* [Prompt]
Write out every one of the records below word for word, leaving out the pictures.

Data records below:

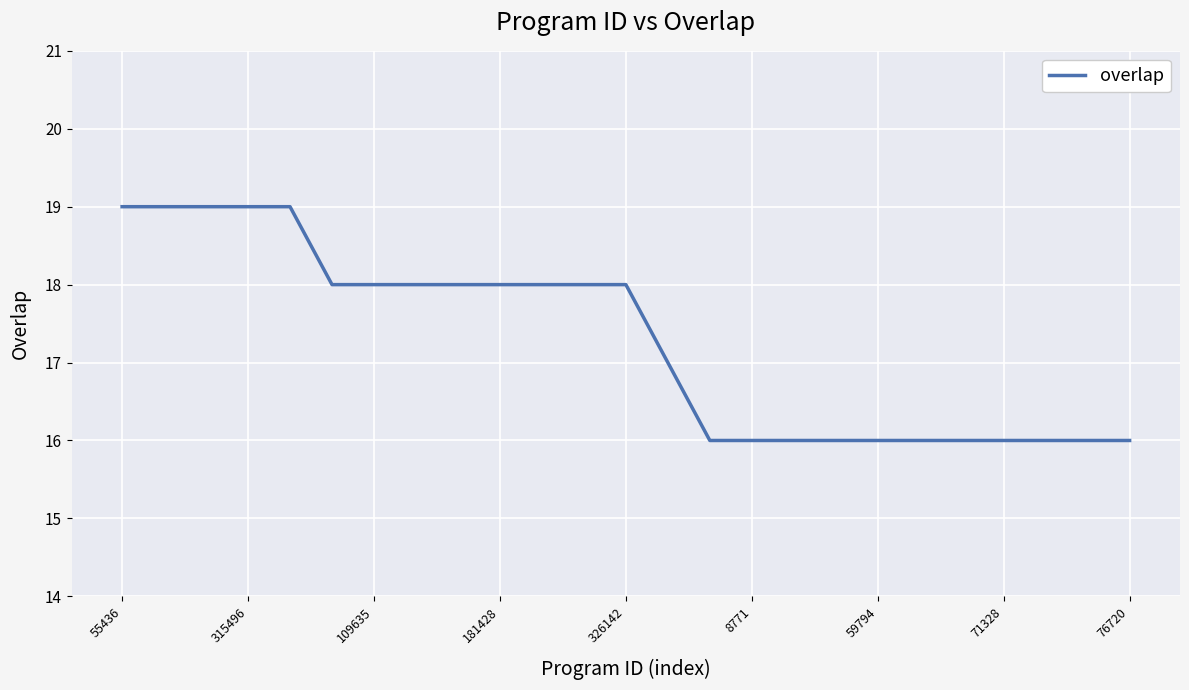

What is the smallest value displayed?

16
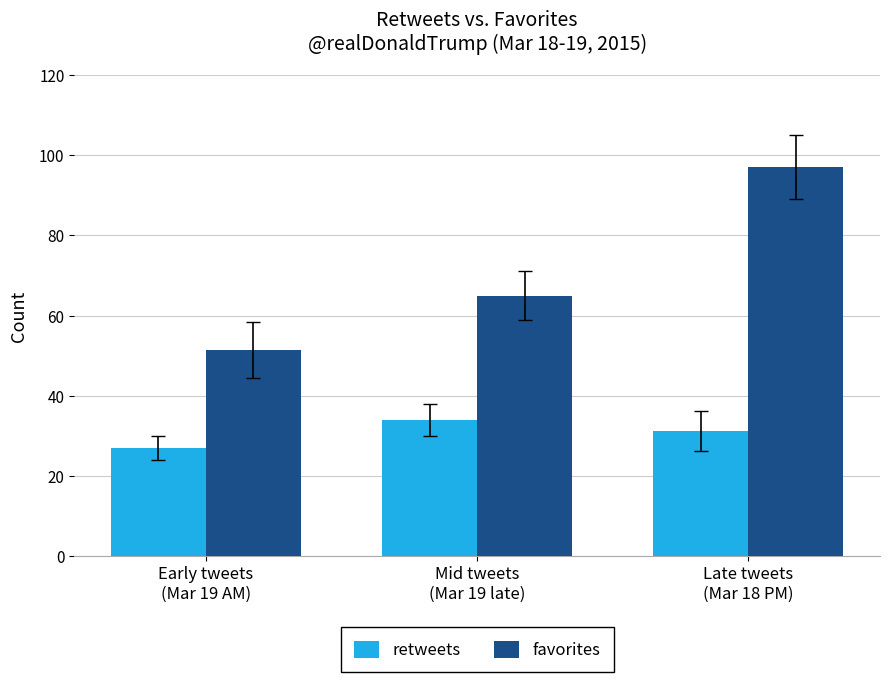

Which series changed the most between Early tweets
(Mar 19 AM) and Mid tweets
(Mar 19 late)?

favorites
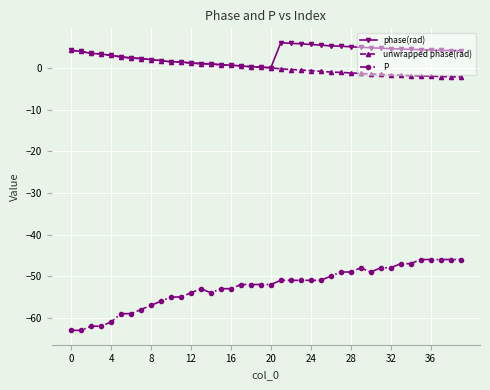

How many categories are shown in the chart?

40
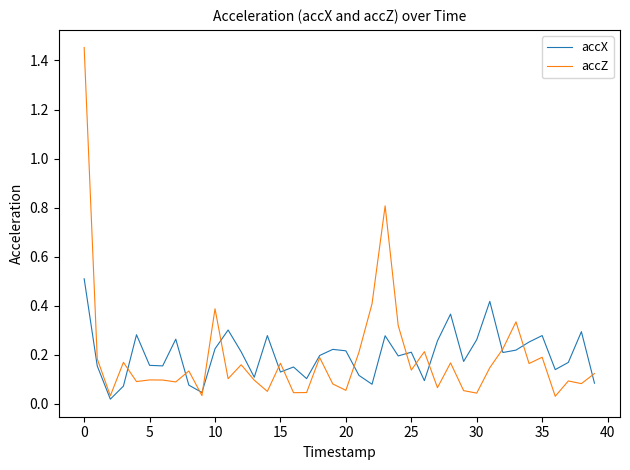

What is the highest value of the accX series?

0.5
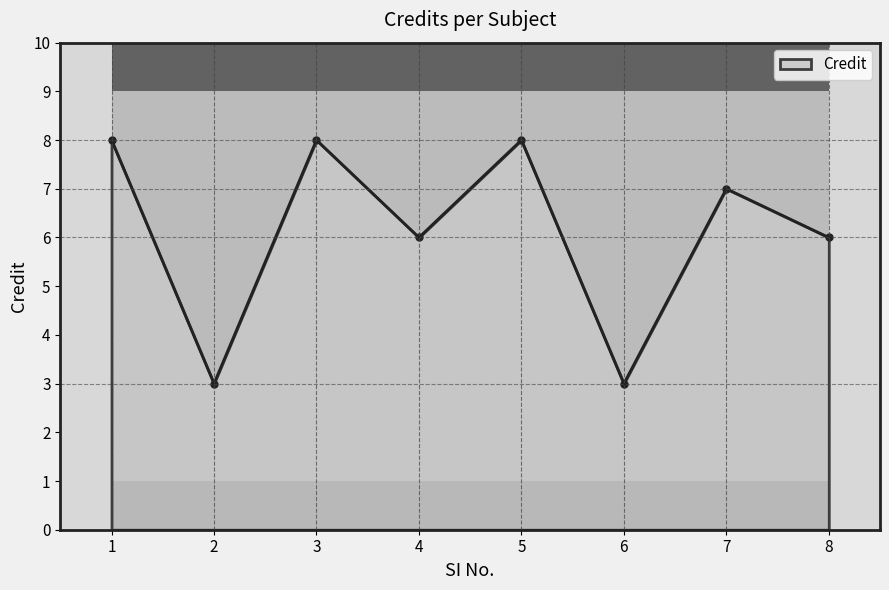

Reading left to right, what are all the values shown in this chart?

8	3	8	6	8	3	7	6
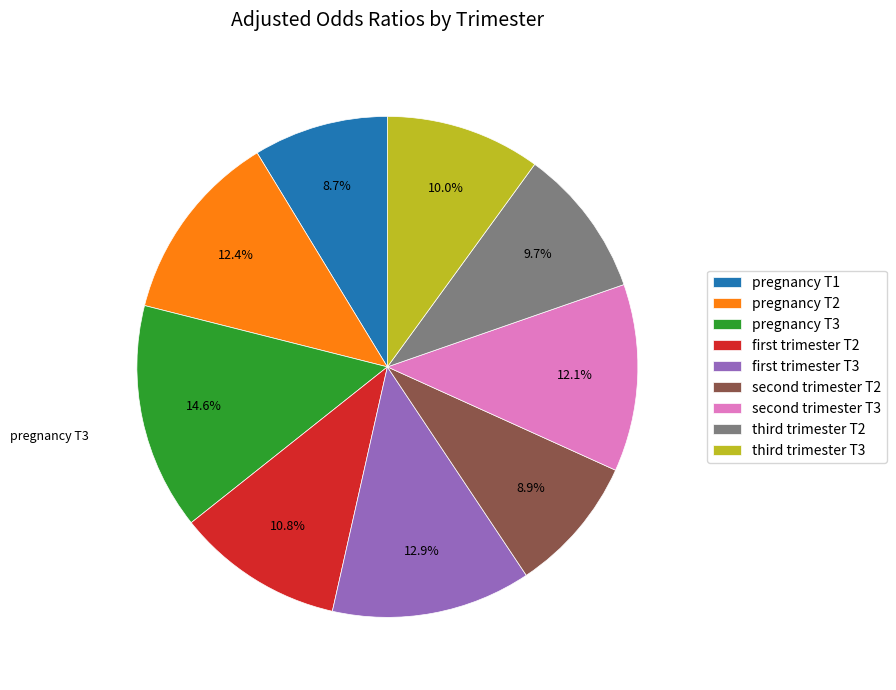

Count the number of slices in the pie.

9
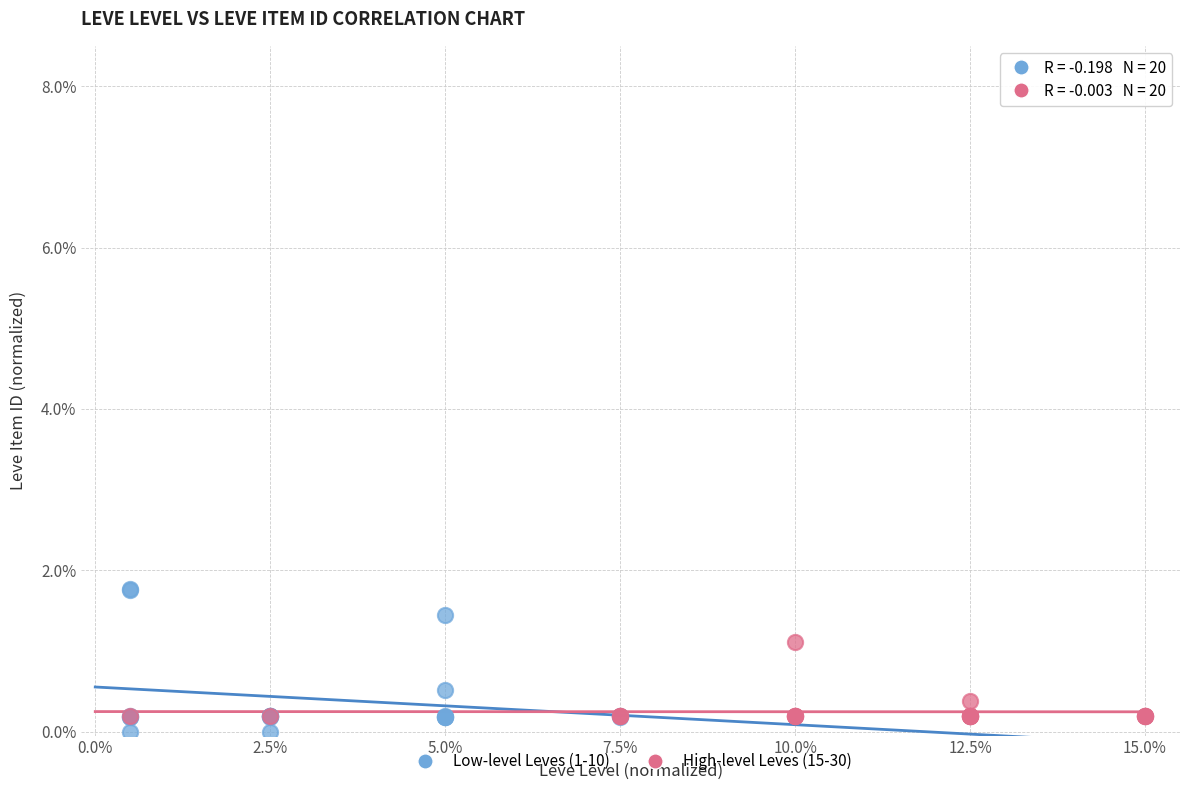

Which series contains the highest Y value?

Low-level Leves (1-10)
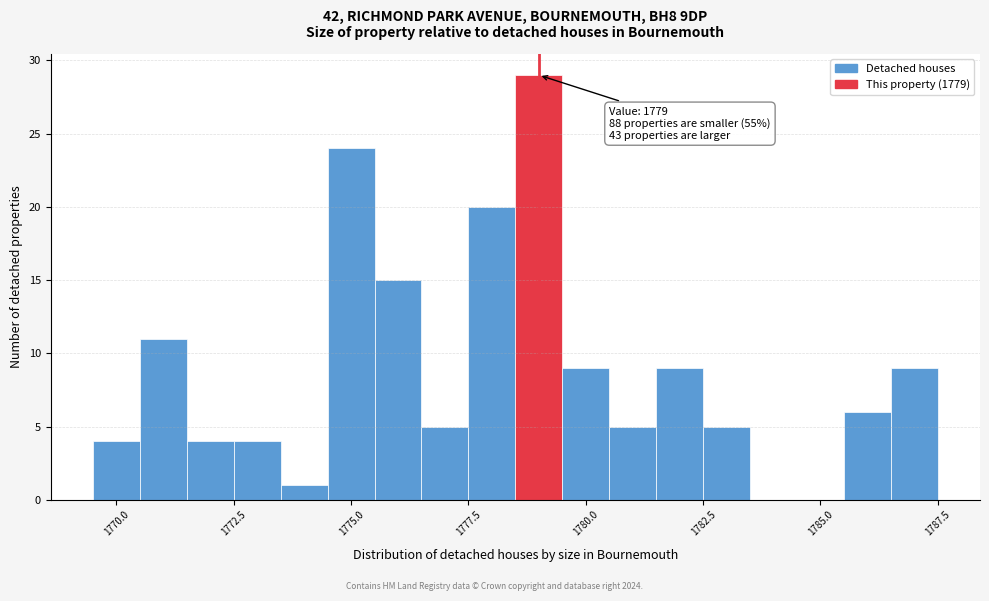

Around what value on the x-axis is the tallest bar? Give the approximate position of its centre, as read against the axis.

1779.0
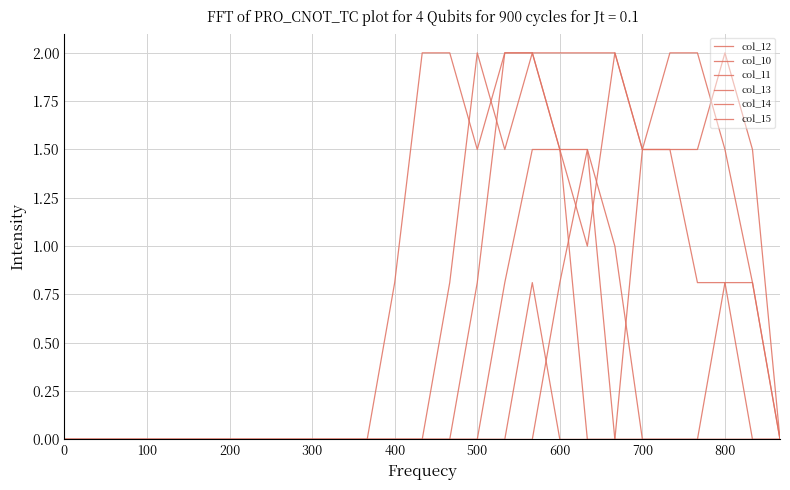

True or false: col_10 and col_11 intersect in this chart.

False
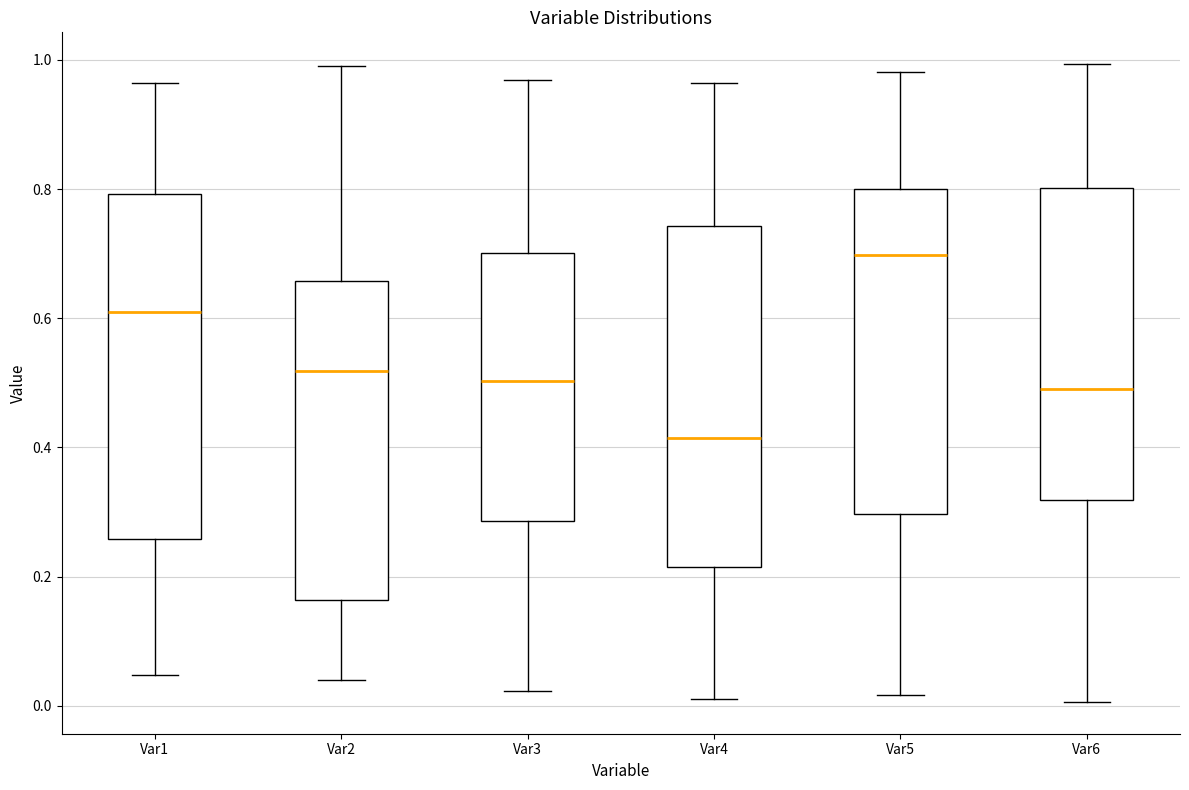

Reading left to right, read every box against the y-axis: the position of its median line, the range the box covers, and the ends of its whiskers. The values are not printed on the chart, so give them approximately, as read against the axis.

Var1: median 0.60, box 0.26 to 0.80, whiskers 0.04 to 0.96
Var2: median 0.52, box 0.16 to 0.66, whiskers 0.04 to 1.00
Var3: median 0.50, box 0.28 to 0.70, whiskers 0.02 to 0.96
Var4: median 0.42, box 0.22 to 0.74, whiskers 0.02 to 0.96
Var5: median 0.70, box 0.30 to 0.80, whiskers 0.02 to 0.98
Var6: median 0.50, box 0.32 to 0.80, whiskers 0.00 to 1.00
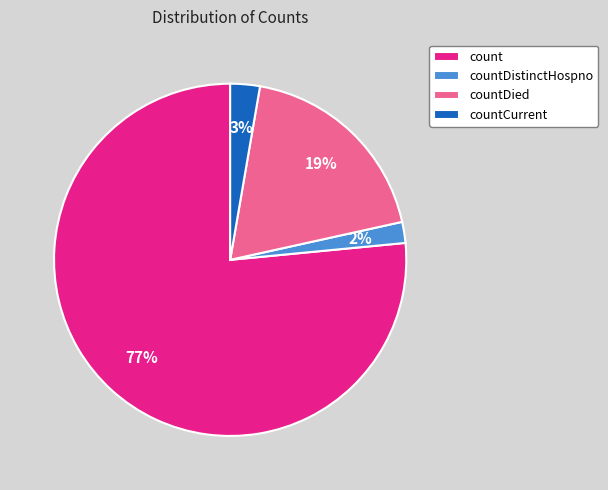

Which category has the biggest portion of the pie?

count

End of Data records.

* [Result]
What is the smallest value displayed?

16

Which series changed the most between Early tweets
(Mar 19 AM) and Mid tweets
(Mar 19 late)?

favorites

How many categories are shown in the chart?

40

What is the highest value of the accX series?

0.5

Reading left to right, what are all the values shown in this chart?

8	3	8	6	8	3	7	6

Count the number of slices in the pie.

9

Which series contains the highest Y value?

Low-level Leves (1-10)

Around what value on the x-axis is the tallest bar? Give the approximate position of its centre, as read against the axis.

1779.0

True or false: col_10 and col_11 intersect in this chart.

False

Reading left to right, read every box against the y-axis: the position of its median line, the range the box covers, and the ends of its whiskers. The values are not printed on the chart, so give them approximately, as read against the axis.

Var1: median 0.60, box 0.26 to 0.80, whiskers 0.04 to 0.96
Var2: median 0.52, box 0.16 to 0.66, whiskers 0.04 to 1.00
Var3: median 0.50, box 0.28 to 0.70, whiskers 0.02 to 0.96
Var4: median 0.42, box 0.22 to 0.74, whiskers 0.02 to 0.96
Var5: median 0.70, box 0.30 to 0.80, whiskers 0.02 to 0.98
Var6: median 0.50, box 0.32 to 0.80, whiskers 0.00 to 1.00

Which category has the biggest portion of the pie?

count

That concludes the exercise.